◆ Consigne 1 ◆
Recopiez fidèlement le passage de la note sur l'avant-projet LSI qui va de « La publication officielle » jusqu'à « somme toute, cohérentes. » inclus.
◆ Consigne 2 ◆
D'après la note sur l'avant-projet LSI, les affirmations (a), (b) et (c) sont-elles exactes ? Répondez par oui ou par non, puis citez les mots de la note qui tranchent.
(a) L'avant-projet a été publié sur le site du ministère de l'Économie, des Finances et de l'Industrie.
(b) Le vote du projet de loi doit avoir lieu avant la prochaine législature.
(c) Les circulaires adressées au secteur public ont atteint leur but.
◆ Consigne 3 ◆
Répondez brièvement à ces questions sur la note sur l'avant-projet LSI.
(a) En quel mois l'avant-projet a-t-il été publié ?
(b) Quel titre porte le chapitre II ?
(c) Parmi les dispositions attendues mais absentes, quel exemple est donné ?

____ Document source

Avant-projet LSI : un nouvel accès aux données publiques Note concernant le chapitre II, articles 3 à 6 de l'avant-projet de loi



La publication officielle sur le site du ministère de l'Économie, des Finances et de l'Industrie, en avril dernier, de l'avantprojet de loi sur la société de l'information (LSI), lève enfin le voile sur les tenants et aboutissants d'une politique gouvernementale d'accès aux données publiques très attendue.

 

LE TEXTE PUBLIÉ est la dernière mouture d'un grand projet qui a dû faire face à de nombreux arbitrages, tenir compte des fortes demandes de groupes de pressions aux intérêts opposés et naviguer sous l'œil inquisiteur de l'Union européenne et dans le cadre de ses directives ou de ses projets. Bref, après ce parcours difficile, on pourrait s'attendre à trouver un texte en manteau d'Arlequin, or on est agréablement surpris de découvrir un ensemble de mesures, somme toute, cohérentes.
Reste que l'on regrettera l'absence de dispositions attendues concernant, par exemple, les droits d'auteur. Mais le périmètre de ce texte risque encore de bouger. Le projet de loi devrait être présenté prochainement en Conseil des ministres et son vote, au dire des observateurs, n'interviendra qu'après la prochaine législature, soit dans au moins un an.
Pour chaque domaine traité par le projet de loi, l'analyse des travaux préparatoires et des nombreuses versions du texte qui se sont succédé, amène un éclairage intéressant sur la volonté politique des rédacteurs du projet. C'est notamment le cas pour son chapitre II “Accès aux données publiques”.
L'aménagement de l'accès aux données publiques a donné lieu à de nombreuses analyses. Un sujet longuement débattu est celui du risque de concurrence déloyale que pourrait entraîner la commercialisation de ces données par l'administration en charge de les produire (1). Plusieurs circulaires avaient appelé, sans grand succès, le secteur public à plus de retenue dans ce domaine.

________
____ Extrait de données

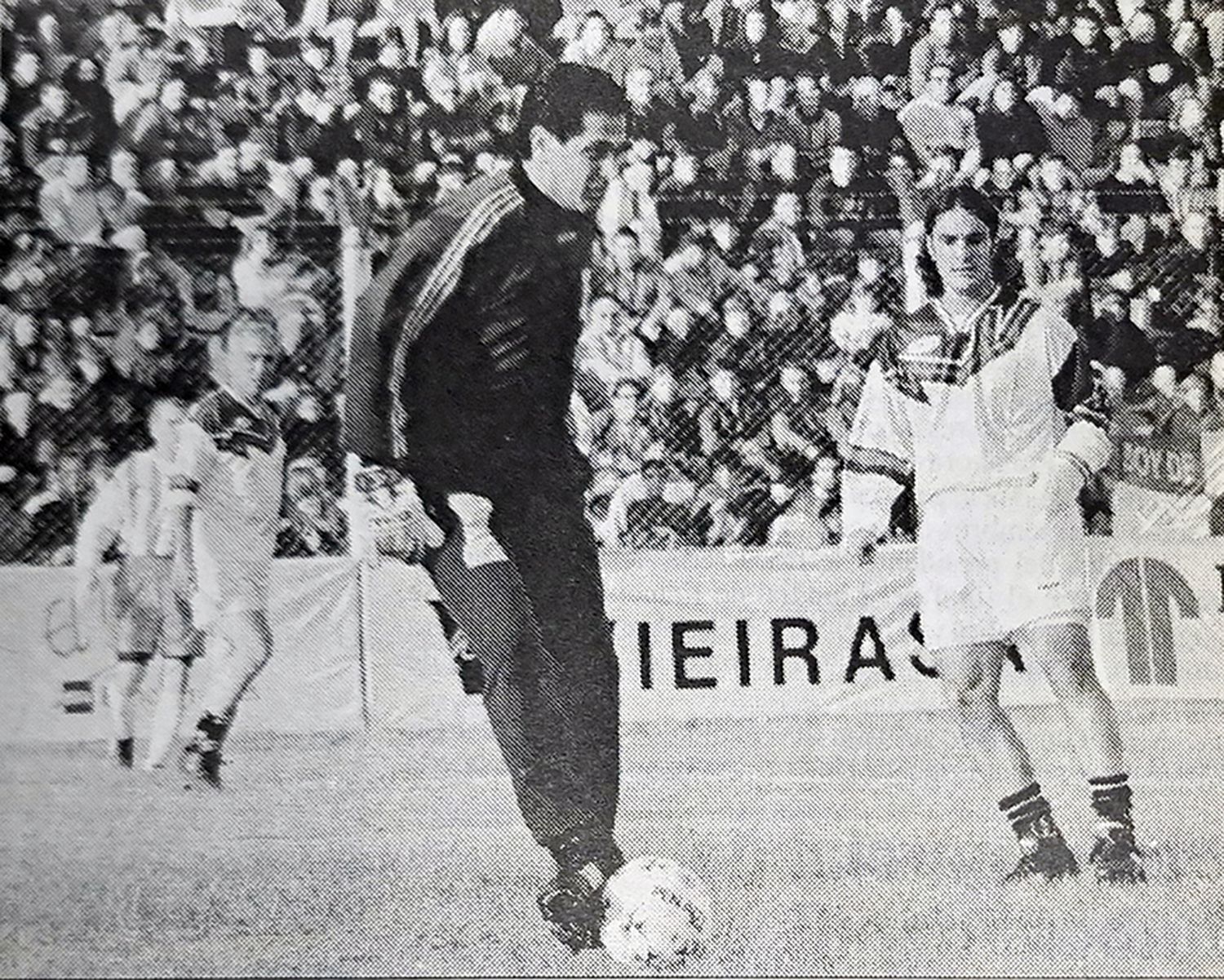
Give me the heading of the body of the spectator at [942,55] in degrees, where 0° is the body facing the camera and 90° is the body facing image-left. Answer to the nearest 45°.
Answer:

________

◆ Corrigé 1 ◆
La publication officielle sur le site du ministère de l'Économie, des Finances et de l'Industrie, en avril dernier, de l'avantprojet de loi sur la société de l'information (LSI), lève enfin le voile sur les tenants et aboutissants d'une politique gouvernementale d'accès aux données publiques très attendue.

 

LE TEXTE PUBLIÉ est la dernière mouture d'un grand projet qui a dû faire face à de nombreux arbitrages, tenir compte des fortes demandes de groupes de pressions aux intérêts opposés et naviguer sous l'œil inquisiteur de l'Union européenne et dans le cadre de ses directives ou de ses projets. Bref, après ce parcours difficile, on pourrait s'attendre à trouver un texte en manteau d'Arlequin, or on est agréablement surpris de découvrir un ensemble de mesures, somme toute, cohérentes.

◆ Corrigé 2 ◆
(a) Oui : « La publication officielle sur le site du ministère de l'Économie, des Finances et de l'Industrie, en avril dernier, de l'avantprojet de loi sur la société de l'information (LSI) »
(b) Non : « son vote, au dire des observateurs, n'interviendra qu'après la prochaine législature »
(c) Non : « Plusieurs circulaires avaient appelé, sans grand succès, le secteur public à plus de retenue dans ce domaine. »

◆ Corrigé 3 ◆
(a) En avril.
(b) « Accès aux données publiques ».
(c) Les droits d'auteur.